Good that you edited your post. I watched and they're simply saying the same things that Chris Martenson said in his video which you posted awhile back trying to "prove" the same thing. As I said back then, it'll never be possible to "prove" the virus couldn't have come from a lab (nearly impossible to prove a "negative"), but the papers/arguments I've read have convinced me (and more importantly, the vast majority of virology/evolutionary biology experts) that it's extraordinarily unlikely. We've already seen how wrong Martenson was on HCQ and he and these guys are just as wrong on the origin of the novel coronavirus.
I also think it's really dumb to have cut off collaboration with Chinese scientists. Even if one is suspicious of them, I'd rather keep working with them on the probability that they're being honest and I'd also want to keep working with them if I didn't trust them (keep your friends close and your enemies closer).

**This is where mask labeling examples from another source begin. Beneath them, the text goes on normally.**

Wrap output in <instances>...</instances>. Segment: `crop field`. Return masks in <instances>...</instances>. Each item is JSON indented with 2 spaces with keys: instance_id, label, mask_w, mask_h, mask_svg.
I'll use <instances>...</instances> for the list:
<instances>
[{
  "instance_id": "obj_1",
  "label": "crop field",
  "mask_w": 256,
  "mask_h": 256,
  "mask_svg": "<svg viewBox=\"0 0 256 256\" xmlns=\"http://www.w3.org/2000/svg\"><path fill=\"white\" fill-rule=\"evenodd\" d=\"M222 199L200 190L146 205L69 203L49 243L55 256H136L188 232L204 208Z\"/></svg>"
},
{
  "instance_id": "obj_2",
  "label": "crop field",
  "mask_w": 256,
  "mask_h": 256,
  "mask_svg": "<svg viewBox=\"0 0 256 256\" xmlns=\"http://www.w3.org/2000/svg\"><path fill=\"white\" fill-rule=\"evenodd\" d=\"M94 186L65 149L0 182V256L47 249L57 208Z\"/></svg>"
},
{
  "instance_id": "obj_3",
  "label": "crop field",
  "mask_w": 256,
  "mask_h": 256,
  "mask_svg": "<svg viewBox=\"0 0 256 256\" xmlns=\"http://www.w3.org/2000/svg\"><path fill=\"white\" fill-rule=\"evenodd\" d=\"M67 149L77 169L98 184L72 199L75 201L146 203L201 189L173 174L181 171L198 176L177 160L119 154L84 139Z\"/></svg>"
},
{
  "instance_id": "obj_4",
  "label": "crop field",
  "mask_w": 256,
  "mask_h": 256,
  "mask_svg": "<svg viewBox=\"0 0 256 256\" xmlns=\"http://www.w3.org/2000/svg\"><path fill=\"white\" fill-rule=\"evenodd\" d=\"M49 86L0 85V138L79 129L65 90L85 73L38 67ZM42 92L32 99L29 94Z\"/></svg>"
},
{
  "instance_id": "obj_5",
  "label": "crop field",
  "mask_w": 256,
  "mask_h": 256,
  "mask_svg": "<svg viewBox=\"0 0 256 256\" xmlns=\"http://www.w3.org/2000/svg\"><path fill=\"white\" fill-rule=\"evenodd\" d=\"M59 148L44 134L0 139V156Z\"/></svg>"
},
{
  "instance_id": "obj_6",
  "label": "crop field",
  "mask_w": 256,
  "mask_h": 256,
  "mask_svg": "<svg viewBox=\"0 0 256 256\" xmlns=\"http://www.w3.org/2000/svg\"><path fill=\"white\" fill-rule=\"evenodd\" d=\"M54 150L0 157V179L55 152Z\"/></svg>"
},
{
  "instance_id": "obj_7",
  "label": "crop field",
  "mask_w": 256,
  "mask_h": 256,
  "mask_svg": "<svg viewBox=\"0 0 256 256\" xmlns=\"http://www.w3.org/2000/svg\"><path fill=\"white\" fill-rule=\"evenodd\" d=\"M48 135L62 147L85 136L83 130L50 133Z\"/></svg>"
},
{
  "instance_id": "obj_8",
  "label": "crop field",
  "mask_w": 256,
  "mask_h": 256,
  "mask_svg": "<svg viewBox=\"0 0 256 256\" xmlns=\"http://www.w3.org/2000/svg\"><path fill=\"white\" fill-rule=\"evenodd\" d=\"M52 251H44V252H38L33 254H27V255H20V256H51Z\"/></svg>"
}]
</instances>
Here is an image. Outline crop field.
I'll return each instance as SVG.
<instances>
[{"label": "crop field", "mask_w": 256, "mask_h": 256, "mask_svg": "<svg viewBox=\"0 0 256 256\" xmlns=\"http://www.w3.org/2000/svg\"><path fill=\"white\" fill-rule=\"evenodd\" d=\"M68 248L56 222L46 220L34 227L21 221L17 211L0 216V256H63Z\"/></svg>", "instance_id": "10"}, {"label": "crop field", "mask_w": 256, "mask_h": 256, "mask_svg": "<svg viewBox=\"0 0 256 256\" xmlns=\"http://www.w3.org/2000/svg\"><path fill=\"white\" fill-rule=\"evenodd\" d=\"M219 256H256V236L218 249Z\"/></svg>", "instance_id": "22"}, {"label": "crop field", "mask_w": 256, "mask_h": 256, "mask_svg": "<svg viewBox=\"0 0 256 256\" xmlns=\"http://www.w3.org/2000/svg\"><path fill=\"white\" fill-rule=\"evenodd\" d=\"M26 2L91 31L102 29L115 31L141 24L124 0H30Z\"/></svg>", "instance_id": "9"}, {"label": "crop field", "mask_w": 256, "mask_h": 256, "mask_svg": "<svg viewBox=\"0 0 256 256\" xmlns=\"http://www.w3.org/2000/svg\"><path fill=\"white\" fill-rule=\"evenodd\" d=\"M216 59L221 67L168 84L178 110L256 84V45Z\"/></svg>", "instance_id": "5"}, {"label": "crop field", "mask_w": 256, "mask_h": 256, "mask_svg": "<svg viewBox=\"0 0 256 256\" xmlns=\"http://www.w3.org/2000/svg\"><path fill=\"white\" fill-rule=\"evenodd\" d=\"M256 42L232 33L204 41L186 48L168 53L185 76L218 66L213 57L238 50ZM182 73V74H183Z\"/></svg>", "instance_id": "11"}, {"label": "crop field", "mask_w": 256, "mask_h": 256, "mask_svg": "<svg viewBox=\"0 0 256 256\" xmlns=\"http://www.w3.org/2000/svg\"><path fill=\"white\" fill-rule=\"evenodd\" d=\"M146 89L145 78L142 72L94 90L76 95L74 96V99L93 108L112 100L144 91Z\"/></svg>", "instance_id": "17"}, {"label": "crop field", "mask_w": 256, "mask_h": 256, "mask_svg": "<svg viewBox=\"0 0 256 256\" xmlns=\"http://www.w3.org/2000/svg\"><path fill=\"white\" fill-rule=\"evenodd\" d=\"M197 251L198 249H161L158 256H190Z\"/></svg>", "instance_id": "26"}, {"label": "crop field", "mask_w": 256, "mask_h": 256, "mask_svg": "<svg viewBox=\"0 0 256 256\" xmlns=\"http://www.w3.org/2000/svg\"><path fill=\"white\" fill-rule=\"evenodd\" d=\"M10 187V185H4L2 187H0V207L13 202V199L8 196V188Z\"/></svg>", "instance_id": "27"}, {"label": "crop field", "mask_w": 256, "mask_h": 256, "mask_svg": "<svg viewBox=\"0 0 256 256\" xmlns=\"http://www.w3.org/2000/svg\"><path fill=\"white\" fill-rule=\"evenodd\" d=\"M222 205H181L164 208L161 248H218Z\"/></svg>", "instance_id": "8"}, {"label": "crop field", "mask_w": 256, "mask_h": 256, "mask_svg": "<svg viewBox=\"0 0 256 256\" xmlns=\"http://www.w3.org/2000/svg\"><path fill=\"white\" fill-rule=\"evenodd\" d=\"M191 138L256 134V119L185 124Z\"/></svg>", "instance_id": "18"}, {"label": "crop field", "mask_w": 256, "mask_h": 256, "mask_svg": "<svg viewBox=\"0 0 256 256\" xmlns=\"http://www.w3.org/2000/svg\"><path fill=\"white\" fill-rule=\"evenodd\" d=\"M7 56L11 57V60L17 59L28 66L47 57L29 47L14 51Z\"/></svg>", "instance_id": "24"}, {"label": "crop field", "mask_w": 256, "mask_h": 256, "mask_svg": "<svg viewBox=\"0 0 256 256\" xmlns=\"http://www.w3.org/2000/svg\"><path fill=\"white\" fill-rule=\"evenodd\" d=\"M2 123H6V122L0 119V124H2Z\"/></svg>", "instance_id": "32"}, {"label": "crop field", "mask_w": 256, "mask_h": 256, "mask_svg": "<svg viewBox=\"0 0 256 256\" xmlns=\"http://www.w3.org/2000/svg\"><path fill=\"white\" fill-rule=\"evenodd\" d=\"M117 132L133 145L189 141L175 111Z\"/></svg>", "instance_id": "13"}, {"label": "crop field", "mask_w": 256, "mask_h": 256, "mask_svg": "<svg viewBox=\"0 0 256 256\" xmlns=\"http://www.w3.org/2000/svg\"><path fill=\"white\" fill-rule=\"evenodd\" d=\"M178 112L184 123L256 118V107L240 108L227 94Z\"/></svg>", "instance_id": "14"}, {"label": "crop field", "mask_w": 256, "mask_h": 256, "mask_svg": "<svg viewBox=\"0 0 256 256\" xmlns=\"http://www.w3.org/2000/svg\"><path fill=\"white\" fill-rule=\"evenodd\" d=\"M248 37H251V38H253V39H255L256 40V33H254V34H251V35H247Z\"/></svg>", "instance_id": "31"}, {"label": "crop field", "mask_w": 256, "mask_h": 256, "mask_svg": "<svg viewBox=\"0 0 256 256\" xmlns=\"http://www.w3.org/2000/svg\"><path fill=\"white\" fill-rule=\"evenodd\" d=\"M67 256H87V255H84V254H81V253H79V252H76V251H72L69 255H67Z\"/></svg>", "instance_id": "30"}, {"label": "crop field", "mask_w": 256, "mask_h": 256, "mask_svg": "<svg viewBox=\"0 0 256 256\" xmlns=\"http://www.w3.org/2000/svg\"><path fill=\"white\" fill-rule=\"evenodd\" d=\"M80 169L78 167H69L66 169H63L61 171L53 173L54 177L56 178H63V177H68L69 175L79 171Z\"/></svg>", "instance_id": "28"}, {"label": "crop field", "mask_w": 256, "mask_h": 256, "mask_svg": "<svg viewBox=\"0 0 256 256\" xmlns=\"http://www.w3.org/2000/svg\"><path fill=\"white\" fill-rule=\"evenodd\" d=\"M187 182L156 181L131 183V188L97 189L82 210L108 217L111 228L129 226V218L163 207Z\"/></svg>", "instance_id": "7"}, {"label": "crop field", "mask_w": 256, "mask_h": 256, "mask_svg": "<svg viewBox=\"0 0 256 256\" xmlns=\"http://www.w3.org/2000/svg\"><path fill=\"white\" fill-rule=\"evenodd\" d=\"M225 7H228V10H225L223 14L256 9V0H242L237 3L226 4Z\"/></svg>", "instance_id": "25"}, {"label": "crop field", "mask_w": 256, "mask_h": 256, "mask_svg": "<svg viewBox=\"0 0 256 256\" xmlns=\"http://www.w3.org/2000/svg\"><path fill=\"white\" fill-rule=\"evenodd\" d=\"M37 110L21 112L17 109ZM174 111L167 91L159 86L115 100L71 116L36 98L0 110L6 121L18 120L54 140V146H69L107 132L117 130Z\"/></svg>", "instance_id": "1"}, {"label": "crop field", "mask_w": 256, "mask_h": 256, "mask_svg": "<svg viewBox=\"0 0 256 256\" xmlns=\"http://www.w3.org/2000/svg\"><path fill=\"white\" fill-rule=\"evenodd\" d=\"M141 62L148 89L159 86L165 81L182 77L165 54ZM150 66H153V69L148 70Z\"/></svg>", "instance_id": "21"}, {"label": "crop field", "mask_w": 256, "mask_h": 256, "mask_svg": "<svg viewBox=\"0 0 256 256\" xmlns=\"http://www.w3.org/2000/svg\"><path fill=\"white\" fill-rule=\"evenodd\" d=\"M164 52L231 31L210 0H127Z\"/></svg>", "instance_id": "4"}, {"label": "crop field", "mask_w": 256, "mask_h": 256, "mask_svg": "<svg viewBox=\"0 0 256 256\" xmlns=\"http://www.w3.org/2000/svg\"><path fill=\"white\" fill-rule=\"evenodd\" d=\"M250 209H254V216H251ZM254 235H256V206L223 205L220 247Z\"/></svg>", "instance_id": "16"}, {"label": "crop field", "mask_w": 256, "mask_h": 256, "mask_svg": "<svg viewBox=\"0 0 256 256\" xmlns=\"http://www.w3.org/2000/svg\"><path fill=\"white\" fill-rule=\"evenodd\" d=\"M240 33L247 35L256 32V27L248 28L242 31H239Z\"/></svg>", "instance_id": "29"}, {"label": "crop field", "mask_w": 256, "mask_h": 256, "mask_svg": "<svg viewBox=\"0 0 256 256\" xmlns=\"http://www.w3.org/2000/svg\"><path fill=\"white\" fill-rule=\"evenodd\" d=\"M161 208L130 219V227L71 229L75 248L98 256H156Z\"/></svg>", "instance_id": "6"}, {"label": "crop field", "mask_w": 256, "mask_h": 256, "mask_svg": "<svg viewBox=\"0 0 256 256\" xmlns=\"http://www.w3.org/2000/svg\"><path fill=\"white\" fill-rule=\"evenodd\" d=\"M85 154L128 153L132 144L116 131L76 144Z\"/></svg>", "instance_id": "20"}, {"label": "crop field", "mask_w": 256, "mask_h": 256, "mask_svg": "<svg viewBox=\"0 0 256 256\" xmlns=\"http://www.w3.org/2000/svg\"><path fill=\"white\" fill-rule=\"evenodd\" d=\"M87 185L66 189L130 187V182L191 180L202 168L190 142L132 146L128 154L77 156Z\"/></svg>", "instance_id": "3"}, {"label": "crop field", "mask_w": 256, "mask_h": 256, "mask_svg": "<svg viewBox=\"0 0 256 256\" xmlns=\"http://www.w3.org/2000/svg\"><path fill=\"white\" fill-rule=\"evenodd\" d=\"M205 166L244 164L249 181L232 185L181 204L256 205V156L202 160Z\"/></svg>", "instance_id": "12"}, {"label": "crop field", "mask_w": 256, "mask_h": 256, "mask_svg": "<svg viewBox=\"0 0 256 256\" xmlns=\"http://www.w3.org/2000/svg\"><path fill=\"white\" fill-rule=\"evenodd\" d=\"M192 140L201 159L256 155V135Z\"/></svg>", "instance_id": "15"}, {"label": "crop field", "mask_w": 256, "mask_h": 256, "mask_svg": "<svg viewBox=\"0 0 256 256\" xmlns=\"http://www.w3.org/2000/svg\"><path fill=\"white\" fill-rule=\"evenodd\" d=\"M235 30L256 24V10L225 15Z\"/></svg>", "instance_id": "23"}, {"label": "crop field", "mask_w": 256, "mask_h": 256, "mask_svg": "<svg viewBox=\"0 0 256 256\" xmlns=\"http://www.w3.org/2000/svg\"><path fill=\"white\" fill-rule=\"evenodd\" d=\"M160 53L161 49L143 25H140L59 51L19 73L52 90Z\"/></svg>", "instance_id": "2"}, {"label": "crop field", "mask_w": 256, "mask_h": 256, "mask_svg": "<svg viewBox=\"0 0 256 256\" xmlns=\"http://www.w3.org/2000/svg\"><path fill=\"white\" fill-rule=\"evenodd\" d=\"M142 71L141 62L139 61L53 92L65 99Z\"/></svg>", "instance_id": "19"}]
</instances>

I think the kind of global scientific cooperation we're seeing for the most part now is fantastic and will help get us out of this mess soon and will be needed to try to do a lot more surveillance of future pandemic threats, especially from China.
Below are a couple of posts on this from back then, which go into great detail on several of the elements Martenson and now these guys highlight. The one thing I'll give these guys credit for is not overdoing it, like Martenson did, as they both were careful to not say they "know" SARS-CoV-2 was either lab generated or brought to the lab from the wild and accidentally released.
One other thing: these "Dark Intellectual Web" guys love getting people riled up with nutty conspiracy theories, but none of them ever publishes anything. The reason they don't is they know they'd be torn to shreds by the real experts, so they prefer to sit back and post their theories and influence the intellectually susceptible, who will never question them.
With regard to new information, see the link below, with a long article/interview about/with Shi Zhengli, the Chinese researcher known as the "batwoman" who many have pointed to as a possible culprit for any lab shenanigans. She said the following:
- They first received actual SARS-CoV-2 samples in late December from patients
- They've never worked with any viruses that are that close genetically to CV2 - even the RaTG13 bat coronavirus (the closest) only shares 96.2% of its genetic material witih CV2, which is actually pretty far off from a match (humans and chimps share 98%) - she and others have said that their differences suggest these two viruses diverged evolutionarily 20-70 years ago. They spent much of their time investigating variants of SARS, since that was what they were most worried about.
- She also explained the naming issue with RaTG13 and its original name, 4991 - they're identical with the former being a better identifier of sample collection time and location.
- She also doubts the Wuhan wet market is the origin of CV2, thinking that's just where many of the cases started, but that it likely started somewhere else and was brought to Wuhan.
- Her answers to Science were reviewed by Chinese authorities (as they likely would be in any other country's govt. lab), but the experts Science spoke with feel the answers were logical and helpful. Doesn't mean everyone will believe her though.